[Supplied material Boundary: Start]
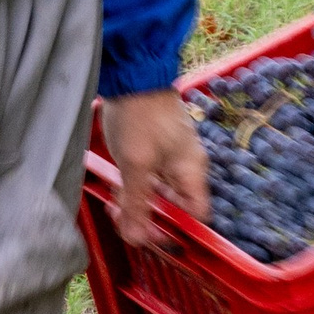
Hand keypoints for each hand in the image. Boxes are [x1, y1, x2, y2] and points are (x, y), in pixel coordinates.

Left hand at [103, 87, 208, 250]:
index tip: (150, 235)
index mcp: (193, 171)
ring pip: (158, 193)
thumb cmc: (140, 117)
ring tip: (115, 203)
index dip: (177, 231)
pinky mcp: (154, 147)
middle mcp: (187, 166)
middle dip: (149, 218)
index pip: (198, 215)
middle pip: (175, 207)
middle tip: (123, 219)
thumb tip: (137, 238)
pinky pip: (149, 177)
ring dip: (137, 203)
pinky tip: (116, 187)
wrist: (131, 75)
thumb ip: (137, 204)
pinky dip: (134, 186)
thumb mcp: (136, 165)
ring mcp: (171, 156)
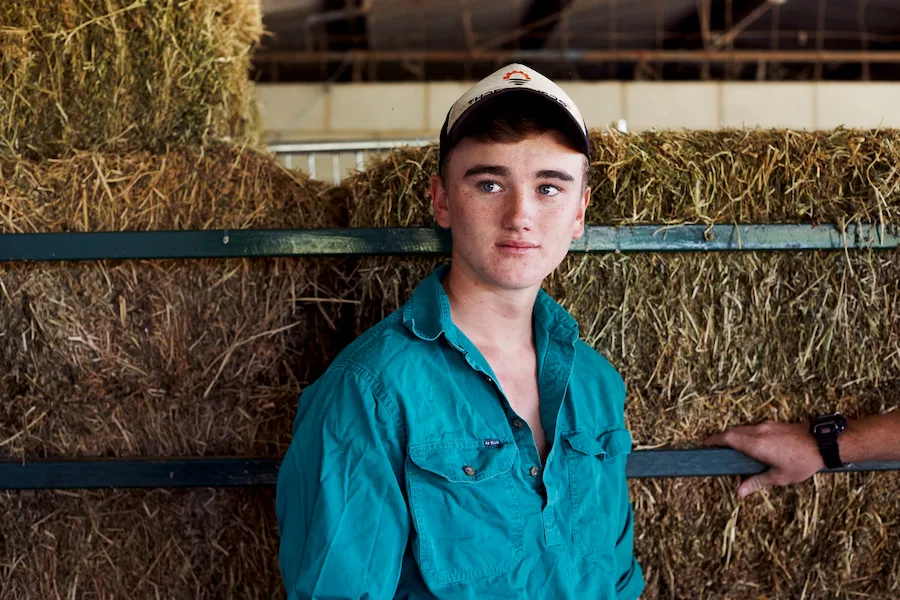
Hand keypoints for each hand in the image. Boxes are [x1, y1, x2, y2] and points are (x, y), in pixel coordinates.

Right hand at [703, 421, 824, 497]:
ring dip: (734, 437)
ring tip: (733, 451)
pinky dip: (746, 436)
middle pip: (732, 432)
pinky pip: (753, 428)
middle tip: (715, 450)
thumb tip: (739, 492)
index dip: (713, 440)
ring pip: (742, 429)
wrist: (824, 442)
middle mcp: (757, 431)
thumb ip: (756, 482)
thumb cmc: (802, 462)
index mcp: (755, 444)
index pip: (727, 438)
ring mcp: (766, 426)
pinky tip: (752, 447)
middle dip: (721, 440)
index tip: (703, 445)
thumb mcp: (779, 477)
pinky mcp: (774, 424)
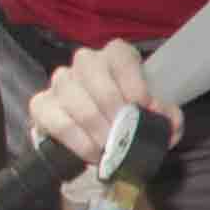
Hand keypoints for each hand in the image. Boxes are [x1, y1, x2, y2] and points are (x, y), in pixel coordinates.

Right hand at [22, 36, 155, 177]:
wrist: (94, 133)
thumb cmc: (127, 116)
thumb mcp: (152, 114)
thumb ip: (167, 116)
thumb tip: (168, 123)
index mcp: (115, 55)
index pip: (122, 58)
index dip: (134, 84)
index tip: (143, 109)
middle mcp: (85, 62)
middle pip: (95, 76)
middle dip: (113, 109)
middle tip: (123, 134)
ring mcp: (61, 81)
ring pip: (76, 98)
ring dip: (96, 128)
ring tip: (109, 148)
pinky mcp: (41, 104)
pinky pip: (59, 121)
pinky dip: (79, 141)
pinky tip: (93, 154)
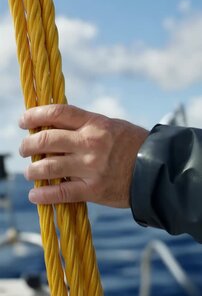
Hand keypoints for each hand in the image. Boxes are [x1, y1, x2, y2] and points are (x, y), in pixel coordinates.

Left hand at [19, 104, 147, 207]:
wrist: (156, 169)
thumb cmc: (133, 144)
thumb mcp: (111, 126)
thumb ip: (85, 126)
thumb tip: (56, 127)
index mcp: (95, 123)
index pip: (58, 113)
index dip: (35, 115)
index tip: (23, 121)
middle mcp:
[Supplied material Boundary: End]
Exercise description —
From the entries above, select each line containing the string "pinky".

Finished task —
pinky mcp: (154, 147)
pinky pip: (149, 177)
pinky tip: (116, 187)
pinky dip: (134, 186)
pinky dip: (746, 436)
pinky pip: (753, 428)
pinky tip: (752, 447)
pinky mcp: (774, 424)
pinky mcp: (41, 104)
pinky pip: (59, 121)
pinky dip: (79, 141)
pinky tip: (93, 154)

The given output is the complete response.